How does SB 50 gentrify hundreds of diverse and sensitive communities?

SB 50 forces diverse neighborhoods to agree to gentrification and luxury towers by 2025, annihilating their thriving communities.

Why does SB 50 say "minimum heights" would be 45 or 55 feet? It doesn't mention 75 or 85 feet.

Under state "Density Bonus" law, a developer can already add up to 3 floors (30 feet) to the height of a building. This is a financial reward given if a developer adds a few affordable units. But under SB 50, a developer can add up to 3 floors atop a new "minimum height" of 45 or 55 feet. Vast areas would be forced to accept 7-story and 8-story towers. Sen. Wiener has gone to great pains to avoid explaining this in SB 50.

What is a jobs-rich/good schools area? And why will SB 50 let developers overrun these areas with tall apartments, even if the area doesn't have transit?

The definition of "jobs-rich" areas was published in March of 2019 by the Haas Institute. The huge gold-colored "jobs rich" areas shown on this map sweep across California. They target 1000s of single-family neighborhoods, apartment areas and streets that allow mixed-use (businesses with housing on top). Sen. Scott Wiener has been quoted by some as saying single-family homes are "immoral," yards take up too much room, and these areas must be stamped out to build apartments.

What is a High-Frequency Bus Stop? If my city adds more buses, would that allow developers to overrun my area with tall apartments?
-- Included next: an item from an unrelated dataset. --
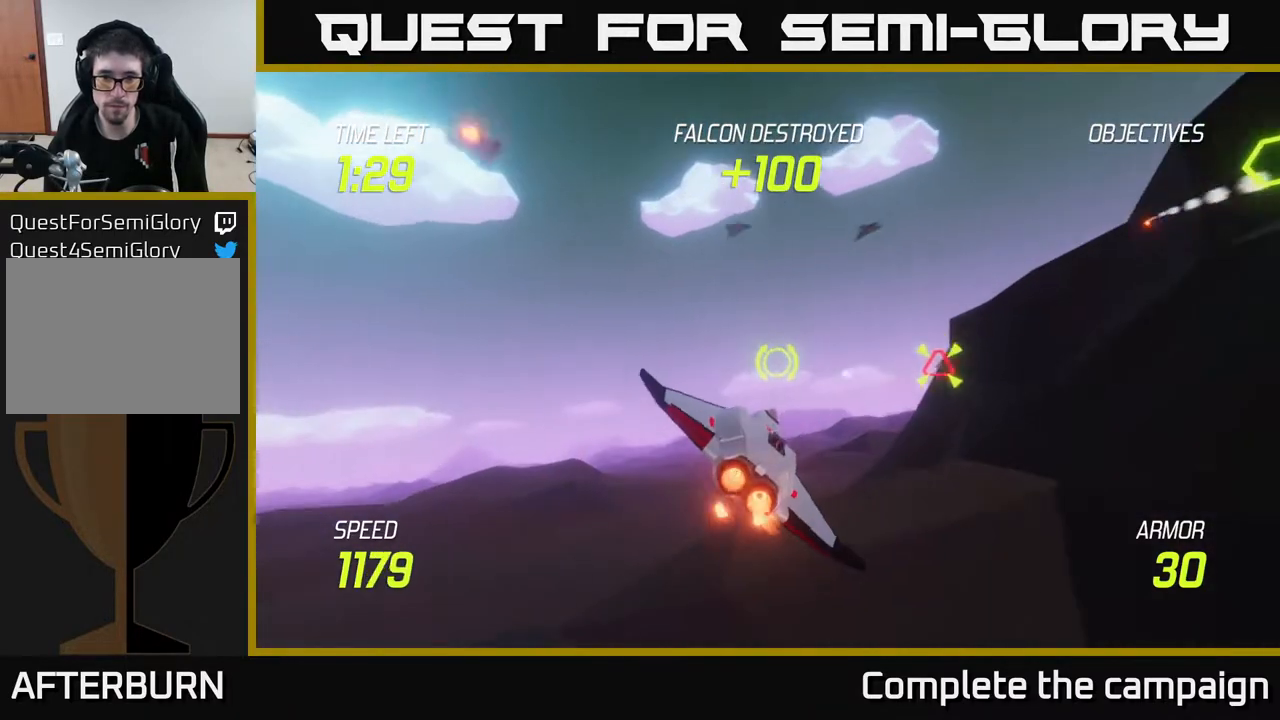
{"buttons": ["L2"], "left_stick": "center", "right_stick": "center", "events": [[17, "R2", "up"], [67, "left_stick", "left"], [183, "left_stick", "down"], [217, "L2", "up"], [233, "left_stick", "down-right"], [267, "R2", "down"], [400, "L2", "down"], [400, "R2", "up"], [450, "left_stick", "center"]]}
Yes. "High-frequency" means buses that stop every 15 minutes in morning/evening, and every 30 minutes on weekends. Transit agencies can add buses to reach that "frequency", and this, in turn, would hand developers blanket new powers under SB 50 to overrun your area with tall apartments. SB 50 will create wars against bus service statewide. San Diego has upgraded some bus lines to 15-minute service but its residents don't realize SB 50 developers will now overrun these streets. All people wanted was bus service.